• [Text]
Berlin studio Baumhauer has renovated a traditional farmhouse in the Swiss hamlet of Florins, inserting a timber structure that contains new living areas in place of an existing barn (+ slideshow).

The farmhouse is typical of vernacular architecture in Switzerland’s Engadine valley. It originally incorporated residential spaces towards the front, where it faces the village centre, and an area for agricultural purposes at the rear.

Baumhauer focused on expanding the existing residential programme into the redundant barn at the back of the building in a way that is sympathetic to its historic fabric.

The barn’s original floor was removed to make room for a three-storey structurally independent timber volume that sits within the existing stone walls.

The wooden addition interrupts the otherwise homogenous white-rendered facades. Its proportions match those of a balconied structure that projects from the rear elevation of the adjoining building.

“The typical local motif of deep window reveals in thick exterior walls has been adopted and exaggerated, signifying the alterations inside,” the architects explained in a statement.

“With their sharp-edged detailing, these few large window openings stand out in contrast to the existing architecture.”

Rough-sawn untreated larch was chosen for the exterior elements to reference the region’s traditional agricultural structures. Its surfaces will gradually weather and age, helping the building to blend into its context.

Inside, a double-height living room that extends up to the roofline is lined with larch wood, creating a continuous surface that emphasises the impressive dimensions of the space.

“The design allows the historical large volume of the barn to remain legible despite the changes,” the architects added.

The timber structure also accommodates four additional rooms, including a double bedroom and bathroom on the upper storey, and a smaller single room next to the living area.

A corridor that extends the length of the house connects its original living spaces with the timber-lined insert.

• [Excerpted records]
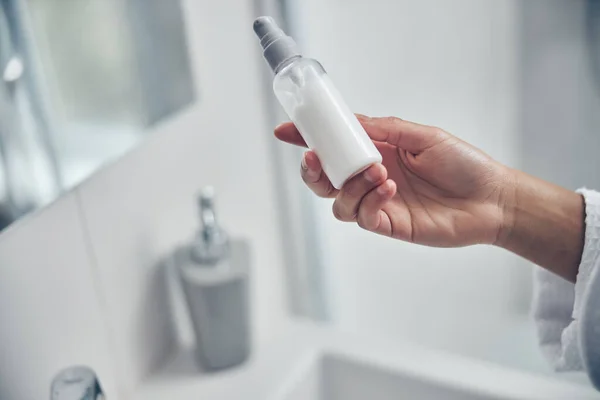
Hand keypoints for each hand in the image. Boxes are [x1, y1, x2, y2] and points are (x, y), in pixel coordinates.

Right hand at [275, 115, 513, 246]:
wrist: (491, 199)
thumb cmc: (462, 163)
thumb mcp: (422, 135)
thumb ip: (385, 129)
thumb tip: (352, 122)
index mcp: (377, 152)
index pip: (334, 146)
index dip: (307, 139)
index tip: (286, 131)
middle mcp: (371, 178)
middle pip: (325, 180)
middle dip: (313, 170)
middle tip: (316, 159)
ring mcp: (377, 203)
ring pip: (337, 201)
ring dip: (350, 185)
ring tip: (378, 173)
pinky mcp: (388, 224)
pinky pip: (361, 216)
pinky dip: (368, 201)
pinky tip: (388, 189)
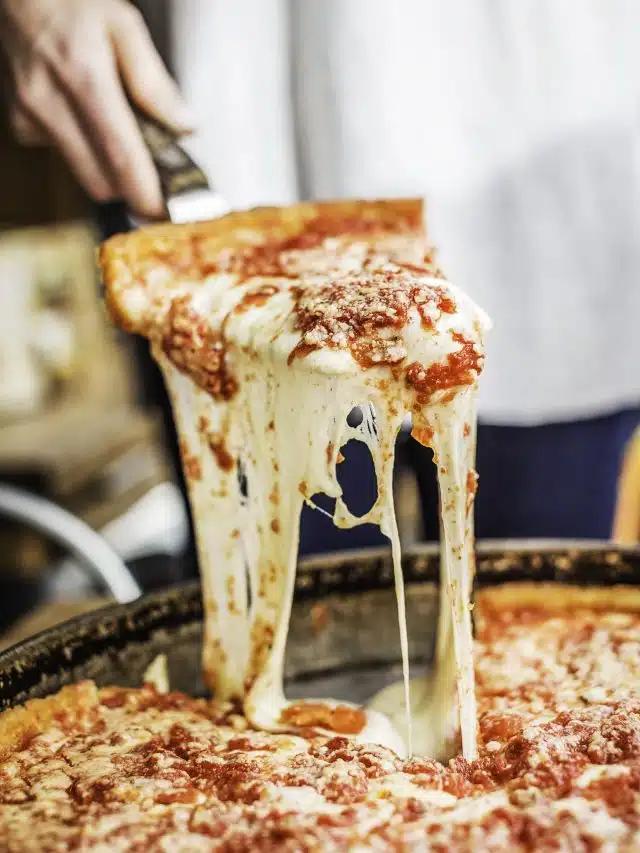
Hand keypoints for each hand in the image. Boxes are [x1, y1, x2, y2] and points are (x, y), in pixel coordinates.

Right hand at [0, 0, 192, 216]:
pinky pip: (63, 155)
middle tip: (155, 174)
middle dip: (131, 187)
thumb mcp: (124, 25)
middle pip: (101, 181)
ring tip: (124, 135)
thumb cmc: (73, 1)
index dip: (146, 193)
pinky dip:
==
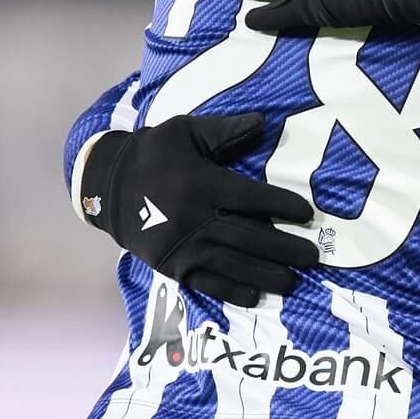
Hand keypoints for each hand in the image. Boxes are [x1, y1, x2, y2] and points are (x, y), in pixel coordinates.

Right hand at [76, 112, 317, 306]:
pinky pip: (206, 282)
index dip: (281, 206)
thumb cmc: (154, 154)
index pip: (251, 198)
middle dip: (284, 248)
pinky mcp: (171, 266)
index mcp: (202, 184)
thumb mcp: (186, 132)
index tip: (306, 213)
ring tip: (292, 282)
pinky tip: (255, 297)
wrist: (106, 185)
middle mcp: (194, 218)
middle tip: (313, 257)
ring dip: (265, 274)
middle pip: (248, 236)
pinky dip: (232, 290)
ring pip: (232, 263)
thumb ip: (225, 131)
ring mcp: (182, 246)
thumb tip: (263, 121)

• [Work instructions]
**A.** In the Florins farmhouse article, what material was chosen for the exterior elements of the timber addition?
**B.** Reproduce the stretch of the Florins farmhouse article from "The wooden addition" through "of the space.".
The records come from a different source than the text.

• [Answer set]
**A.** Rough-sawn untreated larch.

**B.**
The wooden addition interrupts the otherwise homogenous white-rendered facades. Its proportions match those of a balconied structure that projects from the rear elevation of the adjoining building.

“The typical local motif of deep window reveals in thick exterior walls has been adopted and exaggerated, signifying the alterations inside,” the architects explained in a statement.

“With their sharp-edged detailing, these few large window openings stand out in contrast to the existing architecture.”

Rough-sawn untreated larch was chosen for the exterior elements to reference the region’s traditional agricultural structures. Its surfaces will gradually weather and age, helping the building to blend into its context.

Inside, a double-height living room that extends up to the roofline is lined with larch wood, creating a continuous surface that emphasises the impressive dimensions of the space.